▸ **Instructions for the task**
Below are some entries. Repeat exactly the lines from the one with "focal_35mm: 51" through the one with "focal_mm: 34", and only those.

:::::

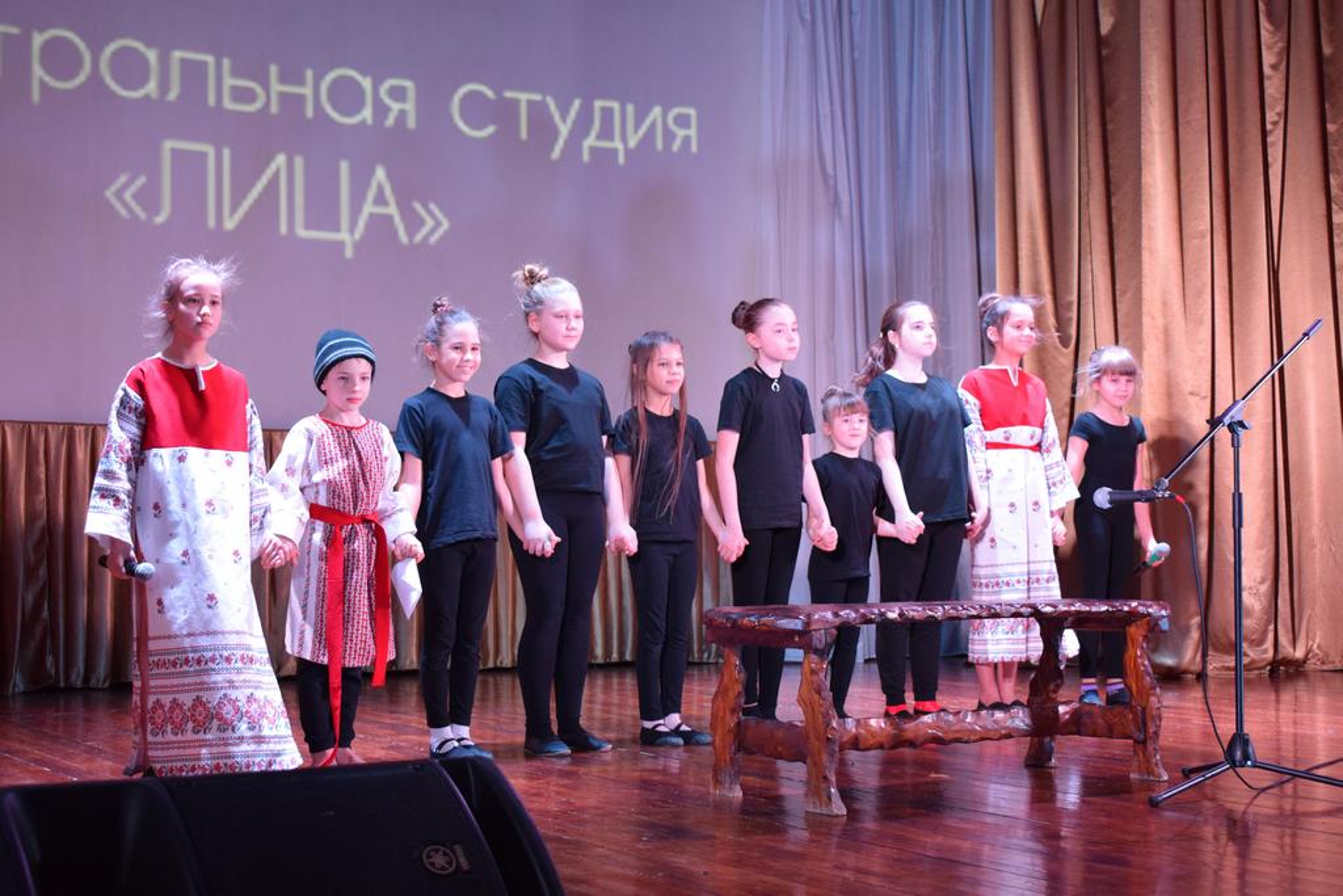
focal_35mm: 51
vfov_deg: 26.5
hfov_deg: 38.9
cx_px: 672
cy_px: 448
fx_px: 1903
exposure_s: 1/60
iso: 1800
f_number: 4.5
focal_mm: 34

:::::

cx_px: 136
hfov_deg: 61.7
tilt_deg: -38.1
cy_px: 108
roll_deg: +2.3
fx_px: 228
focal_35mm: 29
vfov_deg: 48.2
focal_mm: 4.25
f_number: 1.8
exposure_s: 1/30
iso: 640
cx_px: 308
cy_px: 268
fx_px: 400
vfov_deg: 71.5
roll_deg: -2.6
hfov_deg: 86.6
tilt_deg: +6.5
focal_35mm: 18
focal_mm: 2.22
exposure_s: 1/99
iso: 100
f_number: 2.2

:::::

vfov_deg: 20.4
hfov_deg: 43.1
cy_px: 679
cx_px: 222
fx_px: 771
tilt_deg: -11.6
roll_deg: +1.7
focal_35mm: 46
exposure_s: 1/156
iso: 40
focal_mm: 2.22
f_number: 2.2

:::::

▸ **Result**
focal_35mm: 51
vfov_deg: 26.5
hfov_deg: 38.9
cx_px: 672
cy_px: 448
fx_px: 1903
exposure_s: 1/60
iso: 1800
f_number: 4.5
focal_mm: 34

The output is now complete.